**Task statement:** In the article on Geisinger's use of patient data, take the part that opens with the words containing "Geisinger will have" and closes with "over the years.", and write it out again with "KeyNote" swapped in for "SuperNote".

+++ Source extract

Geisinger working toward real-time use of patient data

Geisinger Health System is pressing forward in using patient data in real time, according to John Kravitz, senior vice president and CIO of the organization.

In a recent interview with Healthcare Informatics, Kravitz says one of the Danville, Pennsylvania-based provider's new data projects, CareGaps, will roll out by September or October. Patients will be handed a tablet computer in the waiting room where they will be surveyed about chronic diseases, with the information going automatically into the electronic health record before their doctor visit. The enterprise data warehouse already flags needed blood work or other tests in that system.

Geisinger will have programs available for collecting data in the waiting room from patients with various chronic illnesses such as congestive heart failure, asthma and rheumatoid arthritis, Kravitz says. Another priority project, called SuperNote, will make the most important patient data readily visible to physicians in the EHR, he adds.

Kravitz, who became Geisinger's CIO four months ago, says putting a governance structure in place has been vital to the health system's data efforts. He says that's especailly important because the number of applications has ballooned over the years.

He adds that he is undertaking a service management structure for the organization, with his 800-member IT department working to catalog the services it provides. His personal goal is to boost efficiency and slash expenses by 5 percent.

Eric Newman, M.D., vice chairman for clinical innovations in Geisinger's division of medicine, previously described to FierceHealthIT how Geisinger is bringing in multiple data streams to deliver the most necessary information to different members of the care team in its population health efforts. And its focus on care gaps is just one of its projects aimed at applying data to clinical care, Chief Data Officer Nicholas Marko has previously said.

++++++
+++ Material supplied

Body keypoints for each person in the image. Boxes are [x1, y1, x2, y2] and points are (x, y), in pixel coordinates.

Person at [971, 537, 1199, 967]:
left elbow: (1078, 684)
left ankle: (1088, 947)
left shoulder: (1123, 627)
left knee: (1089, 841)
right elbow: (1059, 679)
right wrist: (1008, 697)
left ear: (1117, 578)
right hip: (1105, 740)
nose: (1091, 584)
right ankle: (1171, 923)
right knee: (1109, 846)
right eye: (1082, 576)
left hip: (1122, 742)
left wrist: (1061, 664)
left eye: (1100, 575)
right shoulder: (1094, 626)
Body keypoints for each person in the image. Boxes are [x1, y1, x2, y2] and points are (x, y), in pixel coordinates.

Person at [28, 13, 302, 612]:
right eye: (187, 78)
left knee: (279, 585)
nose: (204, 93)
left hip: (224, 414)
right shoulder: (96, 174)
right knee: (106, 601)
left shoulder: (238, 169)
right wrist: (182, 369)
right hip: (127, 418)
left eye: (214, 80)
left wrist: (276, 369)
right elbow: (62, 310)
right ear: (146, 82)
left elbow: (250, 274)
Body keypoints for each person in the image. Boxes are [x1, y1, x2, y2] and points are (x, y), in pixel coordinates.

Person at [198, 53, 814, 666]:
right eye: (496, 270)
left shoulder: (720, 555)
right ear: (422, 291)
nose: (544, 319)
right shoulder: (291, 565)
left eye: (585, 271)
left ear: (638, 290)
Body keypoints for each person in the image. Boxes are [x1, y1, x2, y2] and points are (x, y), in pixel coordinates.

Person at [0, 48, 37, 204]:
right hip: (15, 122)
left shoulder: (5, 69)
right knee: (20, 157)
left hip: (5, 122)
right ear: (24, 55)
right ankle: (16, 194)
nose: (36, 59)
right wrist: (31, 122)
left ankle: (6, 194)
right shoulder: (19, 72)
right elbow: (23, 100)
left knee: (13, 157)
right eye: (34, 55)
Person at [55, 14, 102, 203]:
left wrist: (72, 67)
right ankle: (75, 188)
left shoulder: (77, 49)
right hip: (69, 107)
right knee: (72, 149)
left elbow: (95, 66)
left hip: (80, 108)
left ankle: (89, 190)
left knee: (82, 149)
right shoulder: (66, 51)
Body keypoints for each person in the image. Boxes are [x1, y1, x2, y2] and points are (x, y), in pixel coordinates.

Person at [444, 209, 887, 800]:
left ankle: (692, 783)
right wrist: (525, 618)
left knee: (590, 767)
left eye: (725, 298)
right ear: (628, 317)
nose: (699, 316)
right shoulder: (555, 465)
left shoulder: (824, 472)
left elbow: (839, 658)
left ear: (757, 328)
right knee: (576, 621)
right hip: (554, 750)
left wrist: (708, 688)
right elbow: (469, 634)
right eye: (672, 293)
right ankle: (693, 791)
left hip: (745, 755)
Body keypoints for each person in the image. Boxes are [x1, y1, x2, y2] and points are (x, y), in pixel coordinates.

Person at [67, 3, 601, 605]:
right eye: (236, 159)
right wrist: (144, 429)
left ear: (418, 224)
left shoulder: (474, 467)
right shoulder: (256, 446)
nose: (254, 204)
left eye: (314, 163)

++++++

**Solution for this problem:**
Geisinger will have programs available for collecting data in the waiting room from patients with various chronic illnesses such as congestive heart failure, asthma and rheumatoid arthritis, Kravitz says. Another priority project, called KeyNote, will make the most important patient data readily visible to physicians in the EHR, he adds.

Kravitz, who became Geisinger's CIO four months ago, says putting a governance structure in place has been vital to the health system's data efforts. He says that's especailly important because the number of applications has ballooned over the years.